Compares before to after within MARPA group.

*

Compares difference between MARPA groups.

The assessment of MARPA by FEV1 quartile described in the Methods revealed that the prevalence of MARPA was similar between the upper and lower quartile sites (25.8% vs 25.7%, p = 0.96), with no relationship between FEV1 quartile and FEV1 decline before and after MARPA detection, regardless of age and baseline disease stage.

Discussion

The development of antibiotic-resistant bacteria is of concern to CF clinicians and researchers [17]. In this analysis of a large observational study of patients with CF, new MARPA detection was not associated with a change in FEV1 decline. Analyses based on persistence of infection and site FEV1 quartile also showed a lack of association between MARPA and FEV1 decline.

It is difficult to compare the results of our study with those of other studies of MARPA, because of the varying definition of multiple antibiotic resistance. The US CF Foundation guidelines define MARPA as resistance to all agents tested in two or more of the following antibiotic classes: beta-lactams, aminoglycosides, and quinolones [17]. Our definition required aminoglycoside and beta-lactam resistance, but did not require resistance to all agents tested. Not all authors have applied the US CFF definition, and even the CF Foundation (CFF) Patient Registry only began collecting data using this definition in 2004. Similar to our findings with the ESCF definition of MARPA, the prevalence of CFF-defined MARPA has not changed from 2004 to the present [18]. In their analysis using the CFF Registry, Merlo et al used a very narrow definition of MARPA (resistance to at least two of the following antibiotics: tobramycin, ciprofloxacin, or meropenem) and found that the prevalence of MARPA rose steadily from 1998–2002 [2]. However, the Emerson et al. analysis of the CFF Registry compared a historical cohort of patients with CF in 1998 with a contemporary cohort in 2008 and found no change in MARPA prevalence after adjusting for age and baseline FEV1 using the CFF definition [15]. Consistent with other studies of antibiotic resistance in CF [4, 16, 19-22], we found that antibiotic use was highly associated with the likelihood of acquiring MARPA.

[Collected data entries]
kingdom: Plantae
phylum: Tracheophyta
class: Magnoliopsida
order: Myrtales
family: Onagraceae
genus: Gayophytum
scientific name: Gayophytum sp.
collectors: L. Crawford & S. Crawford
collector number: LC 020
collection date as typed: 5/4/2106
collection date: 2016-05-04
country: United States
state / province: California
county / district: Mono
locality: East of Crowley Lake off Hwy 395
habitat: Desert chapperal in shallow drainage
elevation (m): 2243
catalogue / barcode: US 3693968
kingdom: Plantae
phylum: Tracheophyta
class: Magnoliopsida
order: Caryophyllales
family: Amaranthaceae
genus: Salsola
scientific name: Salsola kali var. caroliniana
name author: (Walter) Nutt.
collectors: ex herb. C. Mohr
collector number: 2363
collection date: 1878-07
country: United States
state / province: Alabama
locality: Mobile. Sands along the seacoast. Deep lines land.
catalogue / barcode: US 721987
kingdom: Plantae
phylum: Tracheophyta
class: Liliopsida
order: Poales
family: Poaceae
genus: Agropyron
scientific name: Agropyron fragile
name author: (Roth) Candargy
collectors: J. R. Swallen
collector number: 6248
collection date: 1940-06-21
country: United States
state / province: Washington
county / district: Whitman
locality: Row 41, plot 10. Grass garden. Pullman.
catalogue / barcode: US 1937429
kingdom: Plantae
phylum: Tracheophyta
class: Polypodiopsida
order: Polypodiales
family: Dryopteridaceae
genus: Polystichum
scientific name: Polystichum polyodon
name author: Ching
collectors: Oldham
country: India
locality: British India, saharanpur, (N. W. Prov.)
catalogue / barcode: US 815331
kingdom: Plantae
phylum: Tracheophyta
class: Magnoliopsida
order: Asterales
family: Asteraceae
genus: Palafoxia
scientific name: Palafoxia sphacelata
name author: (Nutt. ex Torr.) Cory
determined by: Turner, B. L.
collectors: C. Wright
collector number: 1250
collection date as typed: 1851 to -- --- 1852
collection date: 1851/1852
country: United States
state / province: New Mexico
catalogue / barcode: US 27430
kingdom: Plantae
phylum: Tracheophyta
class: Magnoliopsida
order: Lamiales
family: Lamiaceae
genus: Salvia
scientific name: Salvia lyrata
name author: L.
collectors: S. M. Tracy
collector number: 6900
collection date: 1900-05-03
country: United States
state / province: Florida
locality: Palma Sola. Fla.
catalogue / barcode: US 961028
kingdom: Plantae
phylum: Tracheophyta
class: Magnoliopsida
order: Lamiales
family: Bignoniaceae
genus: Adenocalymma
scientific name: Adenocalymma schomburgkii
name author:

- Prompt 1 -
In the MARPA study excerpt, what MARPA prevalence was found at the upper and lower FEV1 quartile sites?
- Prompt 2 -
Please write the next part of the MARPA study excerpt, picking up right after its final sentence.

- Answer space 1 -
25.8% at the upper quartile sites and 25.7% at the lower quartile sites (p = 0.96).

- Answer space 2 -
Similar to the pattern observed for SM and methicillin-resistant SA [19, 20, 22], we found that MARPA infection was frequently a transient phenomenon, and only a small minority of patients remained consistently MARPA positive after the initial detection. Possible explanations for this finding include reversion of antibiotic sensitivity after selective pressure of antibiotic therapy is gone, acquisition of a new PA strain, or simple failure to recover MARPA consistently from respiratory cultures. We have no information on the sensitivity and reproducibility of the MARPA assays used at the various sites participating in ESCF. Regardless of the reasons for transient MARPA detection, we observed no effect of new MARPA detection on FEV1 decline, even in chronically infected patients.

Only one other study has analyzed the impact of MARPA on clinical outcomes, and it was performed at a single adult CF center that also served as a referral site for lung transplantation. Letchzin et al reported that the presence of MARPA was associated with a higher risk of death, a greater likelihood of need for lung transplantation, and more rapid rate of FEV1 decline compared with MARPA-negative adult CF patients, but their study was not designed to assess the impact of new MARPA detections on subsequent FEV1 decline [5]. In our study, which included data from >200 pediatric and adult sites across North America, we also found that MARPA was associated with more rapid FEV1 decline. We also have made the novel and important observation that MARPA acquisition does not result in a significant change in FEV1 decline, suggesting that it is a marker for more advanced lung disease with PA present, rather than an independent contributor to worsening disease.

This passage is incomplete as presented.